We first tried training a model solely on the ratio between these two peaks. The greater the ratio, the more likely the pattern is a morning overshoot, right? Well, not exactly. Our model was flagging overshoots left and right for buildings with small loads, and staying silent for buildings with large loads. It was like Goldilocks: the model only seemed to work for a small kW range.

The reason for this boils down to some simple math: the right morning-afternoon ratio changes depending on the kW. Let’s say your model learns that a morning peak of 600 kW and an afternoon peak of 400 kW means there’s an overshoot. Great - but how general is this 50% rule? It turns out that the right percentage really depends on the kW you’re talking about.

Detecting overshoots requires more than just the morning-afternoon ratio. Sample morning overshoots for buildings with relatively small (left) and high load (right). The data is scaled by the afternoon kW to highlight how large the morning peak is in terms of the morning-afternoon ratio. There is no single ratio that works well for a wide range of kW.

__Action item 1__
Update the passage on morning overshoots between "Detecting overshoots requires" and "range of kW.", inclusive, replacing "morning-afternoon ratio" with "peak ratio".
__Action item 2__
List every numerical value that the passage on morning overshoots states, along with its unit.
__Action item 3__
Resume the passage on morning overshoots from its final sentence, carrying on its discussion.

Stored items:
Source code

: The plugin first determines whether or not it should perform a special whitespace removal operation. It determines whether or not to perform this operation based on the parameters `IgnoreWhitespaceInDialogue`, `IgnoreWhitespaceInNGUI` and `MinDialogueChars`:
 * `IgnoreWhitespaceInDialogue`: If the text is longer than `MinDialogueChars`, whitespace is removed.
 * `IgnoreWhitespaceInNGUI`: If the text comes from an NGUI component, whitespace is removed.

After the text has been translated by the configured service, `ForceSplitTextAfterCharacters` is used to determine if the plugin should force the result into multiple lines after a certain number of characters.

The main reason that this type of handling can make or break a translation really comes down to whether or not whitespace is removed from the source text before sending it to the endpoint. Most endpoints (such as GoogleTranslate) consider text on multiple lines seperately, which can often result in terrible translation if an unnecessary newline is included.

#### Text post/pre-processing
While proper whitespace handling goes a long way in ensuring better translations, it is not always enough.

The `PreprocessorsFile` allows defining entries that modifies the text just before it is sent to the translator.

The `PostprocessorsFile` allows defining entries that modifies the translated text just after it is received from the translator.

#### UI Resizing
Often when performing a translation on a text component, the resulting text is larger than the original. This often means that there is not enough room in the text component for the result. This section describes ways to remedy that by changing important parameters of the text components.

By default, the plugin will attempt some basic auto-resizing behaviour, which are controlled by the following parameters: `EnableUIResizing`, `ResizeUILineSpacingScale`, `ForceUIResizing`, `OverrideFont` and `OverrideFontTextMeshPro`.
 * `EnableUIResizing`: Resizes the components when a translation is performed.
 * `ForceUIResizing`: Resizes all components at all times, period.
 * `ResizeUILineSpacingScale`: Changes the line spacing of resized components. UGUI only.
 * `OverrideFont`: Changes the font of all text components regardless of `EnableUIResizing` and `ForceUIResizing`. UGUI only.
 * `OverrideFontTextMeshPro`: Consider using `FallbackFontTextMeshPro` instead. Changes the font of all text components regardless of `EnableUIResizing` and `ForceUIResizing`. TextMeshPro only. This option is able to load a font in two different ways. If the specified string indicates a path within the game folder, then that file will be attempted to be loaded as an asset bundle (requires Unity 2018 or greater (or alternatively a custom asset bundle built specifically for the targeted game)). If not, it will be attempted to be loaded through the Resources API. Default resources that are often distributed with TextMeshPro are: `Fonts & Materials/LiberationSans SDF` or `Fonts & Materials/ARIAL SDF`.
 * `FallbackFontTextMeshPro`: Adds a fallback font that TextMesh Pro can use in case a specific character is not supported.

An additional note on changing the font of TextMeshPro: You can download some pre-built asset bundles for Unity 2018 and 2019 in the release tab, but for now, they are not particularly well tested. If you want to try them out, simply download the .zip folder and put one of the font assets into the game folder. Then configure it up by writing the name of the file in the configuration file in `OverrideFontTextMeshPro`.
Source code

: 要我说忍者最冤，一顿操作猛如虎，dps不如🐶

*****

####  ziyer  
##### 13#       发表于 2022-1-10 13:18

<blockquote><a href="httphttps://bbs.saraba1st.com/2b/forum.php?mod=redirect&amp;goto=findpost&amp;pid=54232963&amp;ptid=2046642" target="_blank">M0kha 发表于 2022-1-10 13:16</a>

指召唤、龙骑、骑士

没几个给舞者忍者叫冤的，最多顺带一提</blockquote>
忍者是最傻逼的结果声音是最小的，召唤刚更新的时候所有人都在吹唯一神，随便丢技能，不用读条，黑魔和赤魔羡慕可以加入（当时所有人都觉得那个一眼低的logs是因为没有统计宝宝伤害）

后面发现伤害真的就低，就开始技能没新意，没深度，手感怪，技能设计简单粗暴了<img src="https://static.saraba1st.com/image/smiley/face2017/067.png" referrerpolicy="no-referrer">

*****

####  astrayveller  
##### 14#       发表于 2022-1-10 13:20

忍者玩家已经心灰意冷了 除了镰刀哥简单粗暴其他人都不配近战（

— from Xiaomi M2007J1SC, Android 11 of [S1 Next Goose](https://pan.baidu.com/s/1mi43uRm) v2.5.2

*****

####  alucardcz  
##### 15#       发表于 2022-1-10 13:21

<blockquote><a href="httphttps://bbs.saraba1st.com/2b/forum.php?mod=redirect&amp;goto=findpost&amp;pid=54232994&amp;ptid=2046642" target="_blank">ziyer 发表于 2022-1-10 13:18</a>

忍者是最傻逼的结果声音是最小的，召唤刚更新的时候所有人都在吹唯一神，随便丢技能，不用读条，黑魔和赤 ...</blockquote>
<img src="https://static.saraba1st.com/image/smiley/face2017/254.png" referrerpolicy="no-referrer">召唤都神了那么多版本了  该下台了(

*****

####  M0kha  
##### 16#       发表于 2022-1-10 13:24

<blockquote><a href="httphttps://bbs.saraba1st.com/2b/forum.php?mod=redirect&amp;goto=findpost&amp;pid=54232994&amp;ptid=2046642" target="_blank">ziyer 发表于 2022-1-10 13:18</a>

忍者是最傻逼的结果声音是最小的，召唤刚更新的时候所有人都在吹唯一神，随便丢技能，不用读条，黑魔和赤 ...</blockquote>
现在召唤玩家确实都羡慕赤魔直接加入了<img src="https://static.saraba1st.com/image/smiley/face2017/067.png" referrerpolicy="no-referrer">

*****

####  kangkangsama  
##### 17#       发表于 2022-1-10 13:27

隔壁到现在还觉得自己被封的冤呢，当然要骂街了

__Answer box 1__
Detecting overshoots requires more than just the peak ratio. Sample morning overshoots for buildings with relatively small (left) and high load (right). The data is scaled by the afternoon kW to highlight how large the morning peak is in terms of the peak ratio. There is no single ratio that works well for a wide range of kW.

__Answer box 2__
600 kW
400 kW
50%

__Answer box 3__
Above are two morning overshoots scaled by their afternoon peak kW. To catch both overshoots, we can’t use a single ratio like 50% - that would catch the overshoot for the building with low demand (left panel) but not the building with high demand (right panel). If we lower the ratio, we’ll start incorrectly flagging overshoots for buildings with low demand. If we raise the ratio, we’ll miss overshoots for low demand. We therefore need a dynamic ratio that changes depending on the kW.

Another way to see this is by looking at the training data. It’s hard to draw a straight line that perfectly separates the blue and yellow points below; the best separation is actually a curve that slowly bends down as you move to the right. For small kW, the model should learn to stay quiet unless the morning-afternoon ratio is high. For large kW, meanwhile, a smaller ratio can signify an overshoot.

Training data for the morning overshoot detector. As you move to the right, the morning peak kW increases; as you move up, the afternoon kW increases. Our algorithm finds the best way to separate the yellow points (overshoots) from blue points (not overshoots).

Our final model was able to achieve 94% accuracy at identifying morning overshoots. As some finishing touches, we added a few filters to only catch the highest-value overshoots, such as only highlighting morning overshoots occurring repeatedly, or only when contributing for peak demand.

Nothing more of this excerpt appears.